Ethereum (ETH) dropped below $1,920 before finding a floor at $1,905 and mounting a partial recovery, but a bearish trend line at $1,985 and trading below the 100-hourly Simple Moving Average signal that the second-largest cryptocurrency remains under pressure near the psychologically significant $2,000 level.
What Happened: Recovery Stalls
The decline mirrored weakness in Bitcoin (BTC), with ETH breaking through the $1,935 and $1,920 support levels before buyers stepped in near $1,900. The bounce carried prices back above $1,945 and through the 38.2% Fibonacci retracement of the move from the $2,038 swing high to the $1,905 low.
ETH now trades below $1,970. Immediate resistance sits at that level, which aligns with the 50% Fibonacci retracement of the same downward move.
The key test remains $1,985, where a bearish trend line on the hourly ETH/USD chart intersects with price.
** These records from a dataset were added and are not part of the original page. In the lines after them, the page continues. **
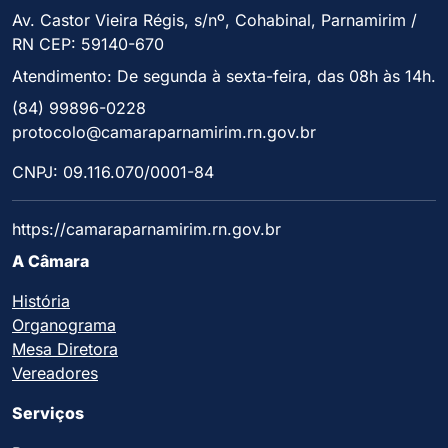
Av. Castor Vieira Régis, s/nº, Cohabinal, Parnamirim /
RN CEP: 59140-670
Atendimento: De segunda à sexta-feira, das 08h às 14h.
(84) 99896-0228
protocolo@camaraparnamirim.rn.gov.br
CNPJ: 09.116.070/0001-84
https://camaraparnamirim.rn.gov.br
A Câmara
História
Organograma
Mesa Diretora
Vereadores
Serviços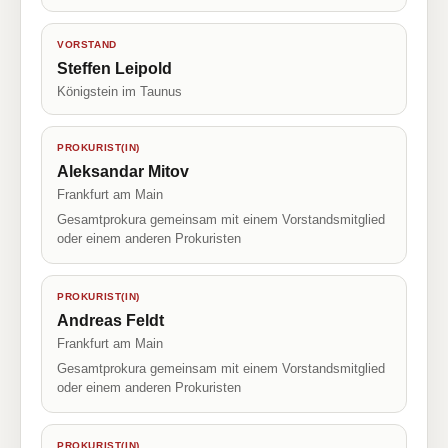
VORSTAND
Steffen Leipold
Königstein im Taunus
PROKURIST(IN)
Aleksandar Mitov
Frankfurt am Main
Gesamtprokura gemeinsam mit einem Vorstandsmitglied
oder einem anderen Prokuristen
PROKURIST(IN)
Andreas Feldt
Frankfurt am Main
Gesamtprokura gemeinsam mit einem Vorstandsmitglied
oder einem anderen Prokuristen
PROKURIST(IN)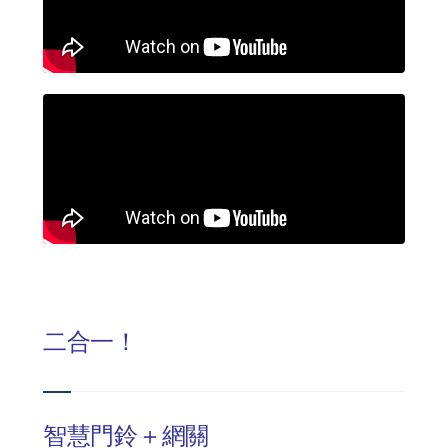
追蹤我的訂單
會員資料管理
查看我的最愛
加入 JARVIS VIP
二合一！
智慧門鈴＋網關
A sustained break above $2,000 could open a path toward $2,050 and potentially the $2,120–$2,150 range.
On the downside, failure to clear $1,985 exposes support at $1,935, then the $1,905 low. A break below that level would target $1,880, with $1,820 serving as the major floor.
Also Read: Binance ETH Leverage Falls To Six-Month Low — A New Rally On The Horizon?
Why It Matters: Technical Crossroads
The hourly MACD is losing momentum in bullish territory while the RSI holds above 50 — a mixed signal that reflects the current standoff between buyers and sellers. The $1,905 support and $1,985 resistance define the range that will likely determine ETH's next directional move.
A decisive break in either direction could set the tone for the near term, with nearly $100 of range compression between the key levels creating conditions for an accelerated move once the consolidation resolves.